2. Follow-up: Given **K** sorted singly linked lists, merge them into one sorted list.
Clarify:
- Whether you can reuse nodes (in-place) or must allocate new nodes.
- Expected time complexity targets.
---
## Part D — Delete target leaf nodes from a binary tree
Given a binary tree root and an integer `target`, repeatedly delete all **leaf nodes** whose value equals `target`.
- After deletions, a parent may become a new leaf; if its value is also `target`, it should be deleted as well.
- Return the resulting tree root (which may be `null`).
---
## Part E — Hospital appointment booking API (implementation-focused)
Implement a stateful API/service for booking appointments.
### Scenario
- A hospital has **1,000 doctors**.
- Each doctor works **9:00 AM to 5:00 PM**.
- Appointment slot duration is **15 minutes**.
### Required behavior
- Provide an operation such as `Book(doctorId, date) -> bookedTimeSlot | error`.

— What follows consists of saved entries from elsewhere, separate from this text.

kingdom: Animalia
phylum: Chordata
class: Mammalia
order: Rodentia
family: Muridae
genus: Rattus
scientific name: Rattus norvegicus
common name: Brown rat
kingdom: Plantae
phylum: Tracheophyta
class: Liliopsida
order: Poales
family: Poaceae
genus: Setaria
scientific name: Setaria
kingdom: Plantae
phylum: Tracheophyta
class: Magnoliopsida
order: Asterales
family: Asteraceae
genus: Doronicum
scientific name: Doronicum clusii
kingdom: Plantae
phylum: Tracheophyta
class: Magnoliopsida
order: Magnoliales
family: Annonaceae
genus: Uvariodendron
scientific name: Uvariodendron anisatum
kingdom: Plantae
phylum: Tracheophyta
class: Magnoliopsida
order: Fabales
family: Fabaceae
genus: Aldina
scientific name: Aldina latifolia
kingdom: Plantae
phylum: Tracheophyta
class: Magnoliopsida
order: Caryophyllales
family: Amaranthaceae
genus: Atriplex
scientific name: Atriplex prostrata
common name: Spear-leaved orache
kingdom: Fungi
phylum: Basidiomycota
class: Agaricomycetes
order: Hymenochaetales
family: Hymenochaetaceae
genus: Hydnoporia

- The call should book the **first available** 15-minute slot for the given `doctorId` on the given `date`.
- If there is no availability, return an error.
- The system must **maintain booking state across API calls** (e.g., across multiple POST requests during the program run).
### Clarifications to handle
- Timezone/date representation.
- Concurrency expectations (e.g., two callers booking the same doctor/date at the same time).
- What data structure you will use to track availability efficiently.
Quick Answer: This question evaluates proficiency in data structures and algorithms, systems-level data modeling, and practical API design by testing in-memory key-value stores, list and string operations, LRU eviction mechanics, linked-list and tree manipulation, and stateful booking behavior.